Hace unos años, Ángela Carrillo, que es la coordinadora de la Asociación de Amigos del Pueblo Saharaui, me invitó a presentar un acto lúdico en la Rotonda del Parque Municipal de Elche para animar la campaña de acogida a niños y adolescentes de la antigua provincia española. El ambiente era festivo, musical, con globos y todas esas cosas. Allá que voy y, meando fuera del tiesto (cosa que me ocurre cada año y medio), me marco un discurset denunciando la pasividad del Gobierno ante las reclamaciones del Frente Polisario: es decir, el referéndum de autodeterminación que se pactó en 1991 tras la guerra que mantuvieron Marruecos y los saharauis desde 1975. Un referéndum avalado por distintas resoluciones de Naciones Unidas y que en los últimos años ha caído en el olvido. Cuando el acto de marras era presidente del Gobierno José Luis Rodríguez Zapatero. Recibí un par de aplausos y sonoros abucheos (había papás del PSOE, por lo visto).
Por no molestar a Marruecos, tanto EE. UU., como España, como Francia, han dejado que la cuestión saharahui se pudra lentamente, mientras Marruecos ha intensificado en distintas tandas la asimilación, «marroquinización», de los saharauis, antiguos españoles, que viven en el Sahara Occidental. Hace un mes, el Frente Polisario declaró la guerra a Marruecos por la ocupación de una carretera en el límite con Mauritania, una cuestión que en la opinión pública y publicada de España se trató de puntillas, salvo un equivocado tuit de Pablo Iglesias en apoyo a la causa saharaui. Digo equivocado porque esas cosas no se hacen en una red social: se llevan a debate al Congreso de los Diputados y a los órganos pertinentes de la Unión Europea.
De facto, la comunidad internacional (salvo Argelia y un puñado cada vez más reducido de países africanos) viene avalando la anexión marroquí del Sahara Occidental en 1975. Todo en aras de no molestar a Marruecos, «aliado estratégico» de Occidente.
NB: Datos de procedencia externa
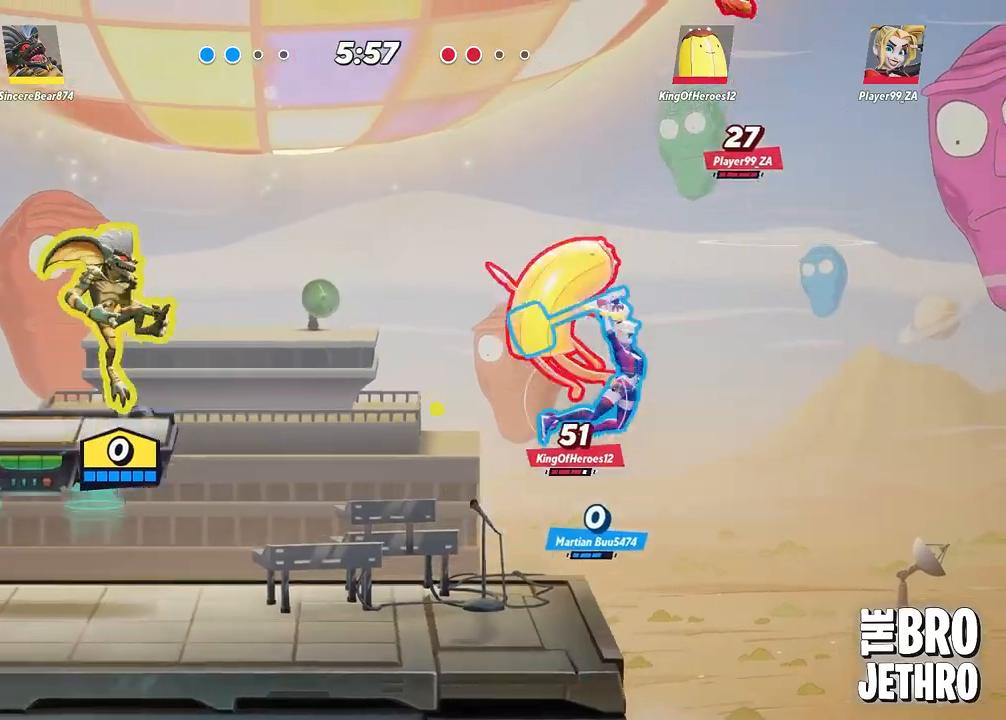
{"buttons": ["TRIANGLE"], "left_stick": "right", "events": [[167, "left_stick", "right"], [183, "TRIANGLE", "down"]]}
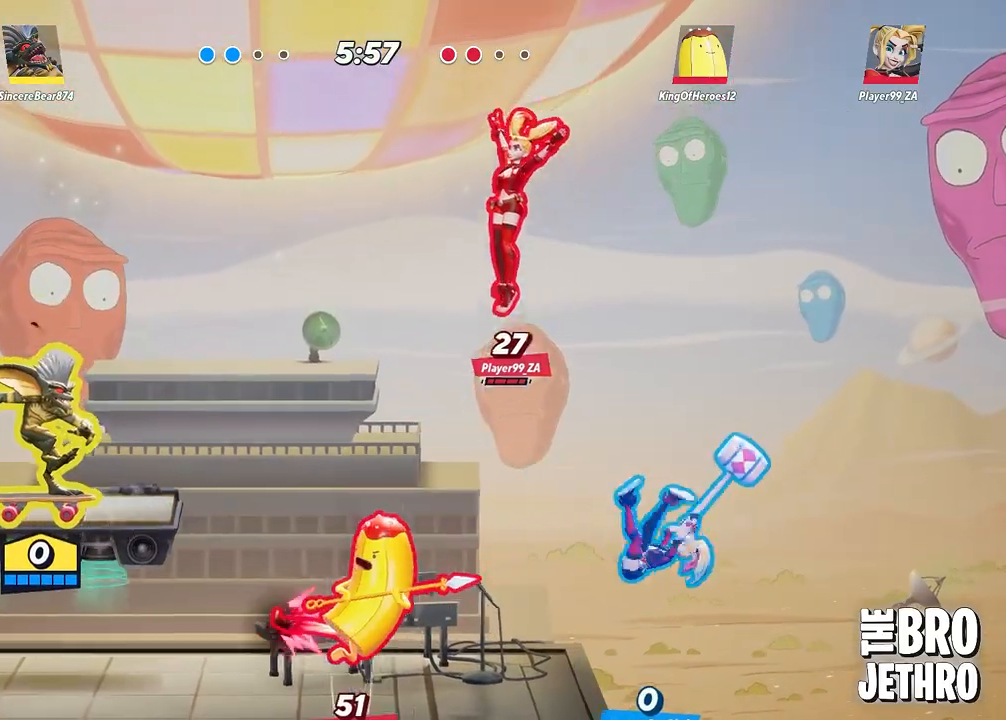
{"buttons": ["TRIANGLE"], "left_stick": "right", "events": []}
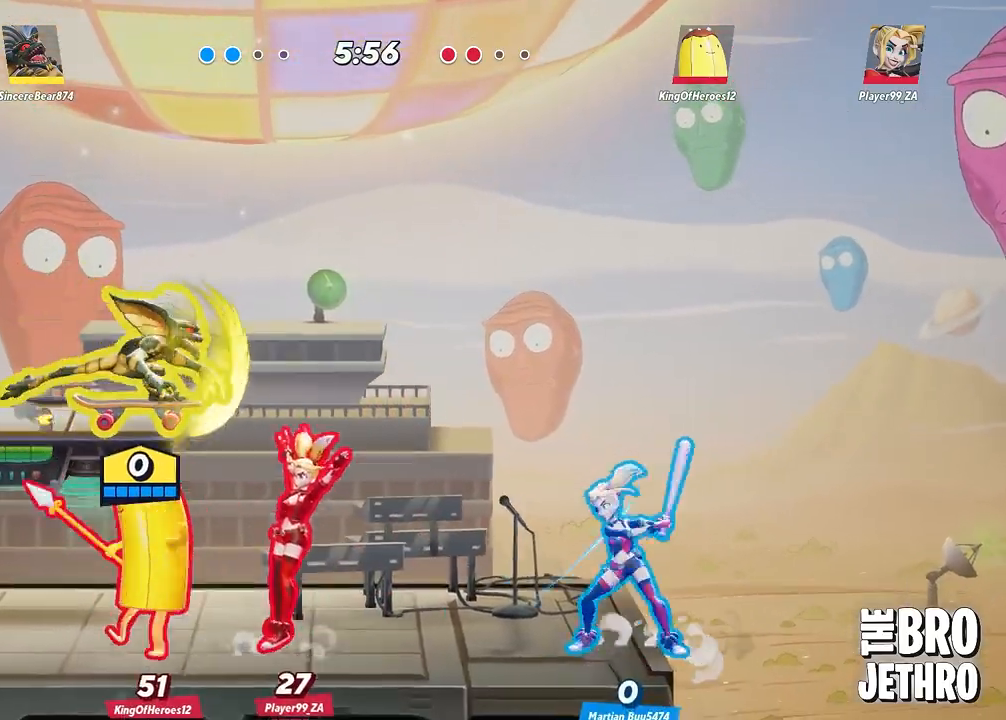
{"buttons": [], "left_stick": "right", "events": [[483, "TRIANGLE", "up"]]}
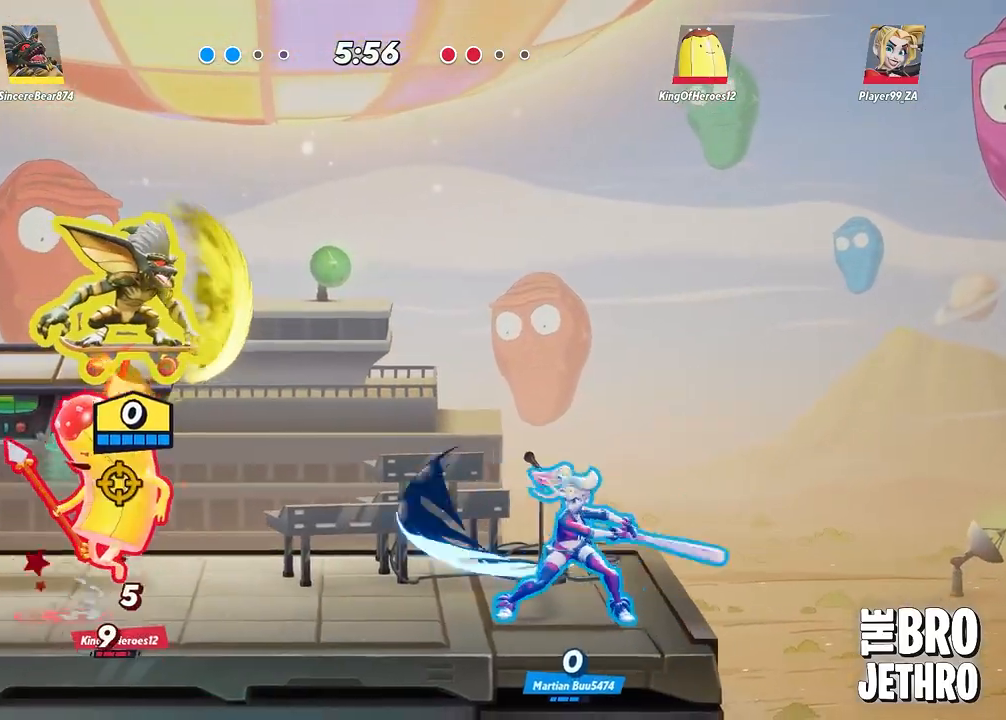
{"buttons": [], "left_stick": "right", "events": [[67, "CIRCLE", "down"], [150, "CIRCLE", "up"], [250, "CIRCLE", "down"], [317, "CIRCLE", "up"]]}
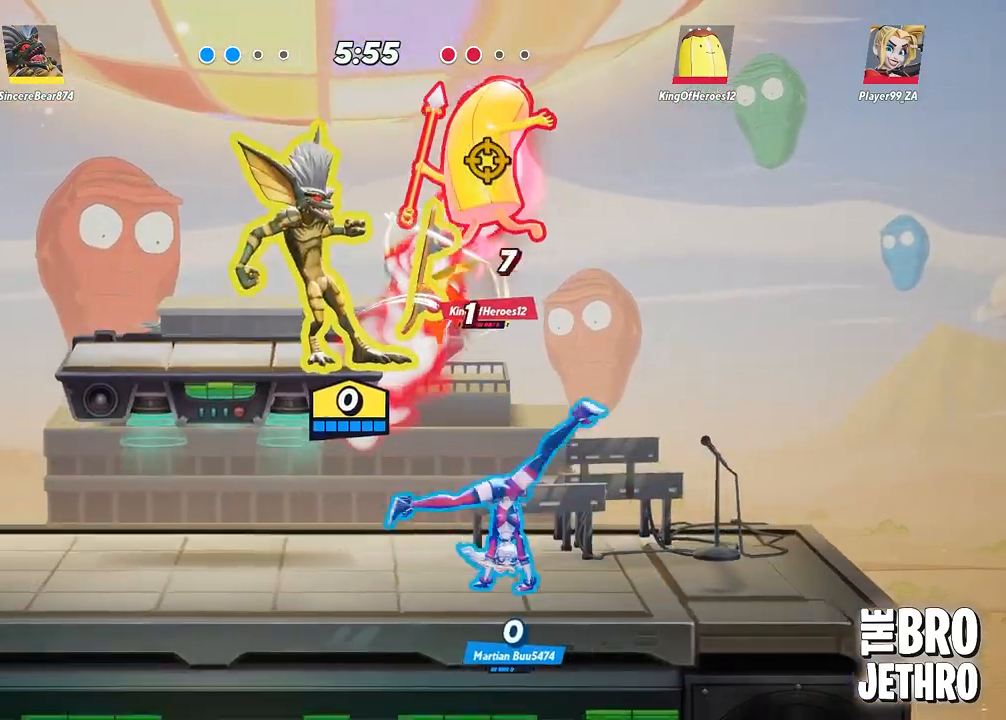
{"buttons": ["CIRCLE"], "left_stick": "right", "events": [[467, "CIRCLE", "down"]]}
Política de guante blanco, seda refinada, y lindos algodones. No hacía falta que Trump reconociera oficialmente la anexión y la apertura de un consulado de EE. UU. en Dajla, porque existía, grosso modo, un reconocimiento tácito, un pasar de puntillas, un mirar hacia otro lado, un quítame estas pulgas… Marruecos es una dictadura encubierta dominada por su rey, un país en el que amplias capas de la población viven en condiciones de miseria (de ahí las pateras). ¿A quién le importan los saharauis? Trump, impresentable como nadie, ha roto en cualquier caso todos los consensos y el sutil, sutilísimo, tactismo de Naciones Unidas. Me sorprende en cualquier caso que gente de buena fe se escandalice ahora, y con buenas dosis de histrionismo, con la trumpada cuando en realidad llueve sobre mojado. ¿Podrá el presidente electo, Joe Biden, revertir la payasada? Es la única clave. Payasada con la traca final de una nueva humillación para los palestinos. Está muy bien que Israel y Marruecos inicien relaciones. Está muy mal que en esas relaciones, auspiciadas por EE. UU., con el precedente de Emiratos, Barhéin y Sudán, no se incluya frenar de cuajo los asentamientos en los territorios ocupados. Los palestinos: ¡ay!
Coda: Apoyar a los palestinos no es cuestionar la existencia del Estado de Israel. Es cuestionar la política inhumana y cruel de Netanyahu. El otro día revisité «Éxodo», de Otto Preminger, y me volví a emocionar con la epopeya judía. Lo que no quita la creación de un Estado palestino como dios manda.